**What is required**
Only the line with "List each element's" and the lines after it, through the end of the material, belong in the answer; repeat them exactly.

**Materials provided**
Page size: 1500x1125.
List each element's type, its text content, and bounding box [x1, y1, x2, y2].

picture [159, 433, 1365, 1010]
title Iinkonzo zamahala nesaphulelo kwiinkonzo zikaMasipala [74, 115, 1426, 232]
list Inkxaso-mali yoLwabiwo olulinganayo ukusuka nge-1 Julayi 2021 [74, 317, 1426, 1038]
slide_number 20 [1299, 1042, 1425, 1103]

**Expected answer**
List each element's type, its text content, and bounding box [x1, y1, x2, y2].

picture [159, 433, 1365, 1010]
title Iinkonzo zamahala nesaphulelo kwiinkonzo zikaMasipala [74, 115, 1426, 232]
list Inkxaso-mali yoLwabiwo olulinganayo ukusuka nge-1 Julayi 2021 [74, 317, 1426, 1038]
slide_number 20 [1299, 1042, 1425, 1103]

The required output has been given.